How can it be that in a charismatic generation we’ve forgotten the Holy Spirit?
—Leonard Ravenhill
Love Ravenhill. No one cut to the chase better than he did. That’s the kind of thinking I pray gets exhibited on Cerulean Sanctum daily.
I wrote on the Holy Spirit last Thursday, but driving home from church today I got overwhelmed with a similar message, so I’d like to go into more detail.
Many people already know that I claim to be a charismatic, though I dislike the term immensely, and hate much of what the charismatic movement has transmogrified into in recent years. You can’t be around charismatics very long and not run into some—for want of a better phrase—serious wackos. Loyal readers will know that I routinely hold the spiritual feet of the charismatic movement to the fire.

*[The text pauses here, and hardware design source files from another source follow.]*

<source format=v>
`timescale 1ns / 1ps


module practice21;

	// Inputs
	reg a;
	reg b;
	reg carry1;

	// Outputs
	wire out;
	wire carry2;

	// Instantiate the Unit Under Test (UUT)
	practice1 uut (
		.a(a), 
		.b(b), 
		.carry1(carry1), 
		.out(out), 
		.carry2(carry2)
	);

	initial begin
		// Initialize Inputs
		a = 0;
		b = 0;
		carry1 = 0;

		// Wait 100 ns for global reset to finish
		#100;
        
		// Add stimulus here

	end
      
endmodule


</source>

I simply possess no tolerance for charismania, as I call it.
On the other hand, this post addresses the other side of the issue.
A few questions:
1. Why is it that you can surf a hundred Christian blogs and not find a single mention of the Holy Spirit?
2. How is it possible that you can go to your average Christian bookstore and buy a dozen Christian books and find virtually no mention of the Holy Spirit?

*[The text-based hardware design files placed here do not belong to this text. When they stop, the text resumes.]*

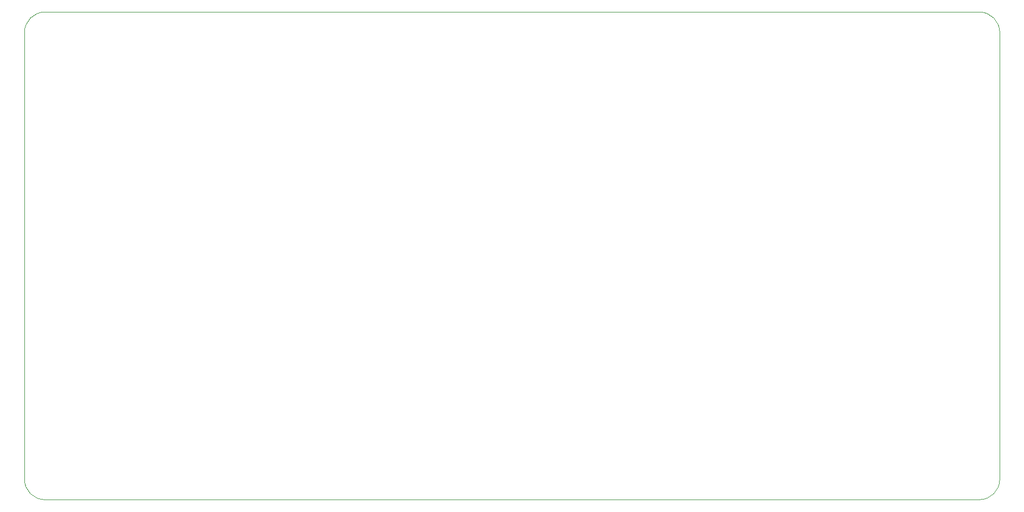
<source format=gm1>
G04 #@! TF.GenerationSoftware,KiCad,Pcbnew,(5.1.10)-1*
G04 #@! TF.CreationDate,2022-04-17T04:08:04-07:00*
G04 #@! TF.ProjectId,DevelopmentBoard,44657665-6c6f-4706-9d65-6e74426f6172,rev?*
G04 #@! TF.SameCoordinates,Original*
G04 #@! TF.FileFunction,Profile,NP*
%FSLAX46Y46*%
G04 Gerber Fmt 4.6, Leading zero omitted, Abs format (unit mm)*
G04 Created by KiCad (PCBNEW (5.1.10)-1) date 2022-04-17 04:08:04*
%MOMM*%
%LPD*%
G01*
G04 APERTURE LIST*
G04 #@! TA.AperFunction,Profile*
%ADD10C,0.038100*%
G04 #@! TD*
G04 APERTURE END LIST*
D10*
X75881000Y-62446000D02*
X80326000Y-62446000D01*
X225106000Y-66891000D02*
X225106000Y-65621000D01*
X217486000Y-62446000D02*
X220661000Y-62446000D01*
X75881000Y-138646000D02*
G75*
G02*
X72706000Y-135471000I0J3175000D01*
G01*
X225106000Y-131026000D02*
X225106000Y-135471000D01*
X220661000Y-62446000D02*
X221931000Y-62446000D01*
X72706000Y-131026000D02*
X72706000Y-135471000D01*
X221931000Y-62446000D02*
G75*
G02*
X225106000Y-65621000I0J-3175000D01*
G01*
X225106000Y-70066000D02*
X225106000Y-66891000D01*
X217486000Y-138646000D02*
X80326000Y-138646000D01*
X72706000Y-65621000D02*
G75*
G02*
X75881000Y-62446000I3175000J0D01*
G01*
X72706000Y-70066000D02*
X72706000Y-131026000D01*
X72706000Y-70066000D02*
X72706000Y-65621000D01*
X225106000Y-70066000D02*
X225106000Y-131026000D01*
X225106000Y-135471000D02*
G75*
G02*
X221931000Y-138646000I-3175000J0D01*
G01*
X80326000Y-62446000D02*
X217486000Y-62446000D01*
X80326000Y-138646000D02*
X75881000Y-138646000D01*
X217486000Y-138646000D02*
X221931000Y-138646000D01*
M02*

</source>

3. Why is it that the institutional churches have either turned the Holy Spirit into a “fairy godmother” or gutted His power to do anything more than help us remember a few Bible verses?
4. In fact, how is it that some Christians routinely allow the Bible to replace the Holy Spirit in the Trinity?
5. How can it be that we can talk about eschatology, soteriology, epistemology, and a hundred other Christian -ologies, but someone casually asks to define pneumatology and entire swaths of mature Christians will scratch their heads?
How are any of these possible?
The inescapable truth is that every aspect of Church that we practice today existed before the Holy Spirit was given, yet we had no Church! The Church exists for one reason only, and that’s the Lord placed His Spirit inside us! Community existed, religious practice existed, love existed, service existed, even the Scriptures existed, but the Holy Spirit did not make his dwelling place in human beings.
Folks, the mark of the Church must always be the Holy Spirit in us. Everything else can be copied by other religions. But they do not have the Holy Spirit. He’s the promise. He’s the seal. He’s the power!
How then can we talk about everything else BUT Him?
One of the most compelling reasons for the Western Church’s comatose state can be found in our non-existent pneumatology. We’ve reduced the Holy Spirit to some index cards with a few memorized Scriptures on them. We’ve taken the Holy Spirit and accepted His seal on us for salvation, but then we move on as if He’s done with us.
Consider this well-known verse:
…Not by might, nor by power, but by my Spirit, says the LORD of hosts.
—Zechariah 4:6b
We’ll quote that till we’re blue in the face and then go right out and minister from the flesh.
I’m not a supporter of the Emerging Church, but I’m sympathetic to some of the reforms they’re calling for in the Church as a whole. Yet I’m utterly mystified that a reform movement could be so lacking in any concept of the Holy Spirit. Pneumatology in the Emerging Church? I’ve not heard one peep about it. As far as I’m concerned, any reform movement that perpetually leaves out the mention of the Holy Spirit is nothing but flesh-centered hogwash.
And you, the institutional church guys. Stop laughing, because you’re the ones who forgot what the Holy Spirit is all about. No wonder your spiritual offspring in the Emerging Church are clueless about the Holy Spirit. You gave them nothing to work with. You’re the one’s who shoved the Holy Spirit in a closet and forgot about Him!
Yeah, I’m a little peeved about this. I hear a lot of pointless talk on the Web about revival and how to rouse the sleeping Western Church, yet almost nothing about the Holy Spirit. I promise this: if we start preaching on the necessity of the Spirit to empower our lives to holiness, evangelism, and true manifestations of the Spirit’s power to a generation unimpressed with talk without walk, we’ll see revival.
Ask yourselves how the Church grew from a couple hundred disciples at Pentecost to around 20-25 million adherents by the time of the First Council of Nicaea in 325. Most people couldn’t read, no NT canon existed, the Gentiles had passing references to the Scriptures, persecution of Christians flourished, Christians didn’t meet in megachurches, and yet Christianity flourished. How?
Not by might, nor by power, but by the Spirit!
How is that we’ve forgotten this? Worse, how is it that we’ve forgotten the Third Person of the Trinity altogether?